**Aim of the task:** Across the entries below, count the lines in which the word "should" occurs. Reply with the count alone.

☆ ☆ ☆ ☆ ☆

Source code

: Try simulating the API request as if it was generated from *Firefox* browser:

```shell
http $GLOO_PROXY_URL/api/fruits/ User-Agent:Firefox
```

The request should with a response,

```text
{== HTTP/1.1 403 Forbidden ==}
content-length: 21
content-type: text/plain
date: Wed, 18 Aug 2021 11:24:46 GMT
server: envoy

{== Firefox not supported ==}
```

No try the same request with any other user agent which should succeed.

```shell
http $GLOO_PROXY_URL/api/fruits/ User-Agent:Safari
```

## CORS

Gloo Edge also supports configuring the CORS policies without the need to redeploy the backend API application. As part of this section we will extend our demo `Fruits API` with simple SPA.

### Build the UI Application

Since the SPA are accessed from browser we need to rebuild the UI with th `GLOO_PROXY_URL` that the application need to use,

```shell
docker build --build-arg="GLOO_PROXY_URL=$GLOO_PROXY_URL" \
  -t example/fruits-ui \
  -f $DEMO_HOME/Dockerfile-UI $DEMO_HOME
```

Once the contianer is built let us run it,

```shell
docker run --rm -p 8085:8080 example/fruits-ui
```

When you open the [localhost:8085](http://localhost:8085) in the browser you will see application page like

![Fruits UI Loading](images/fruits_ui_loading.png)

☆ ☆ ☆ ☆ ☆

**Finished exercise:** 2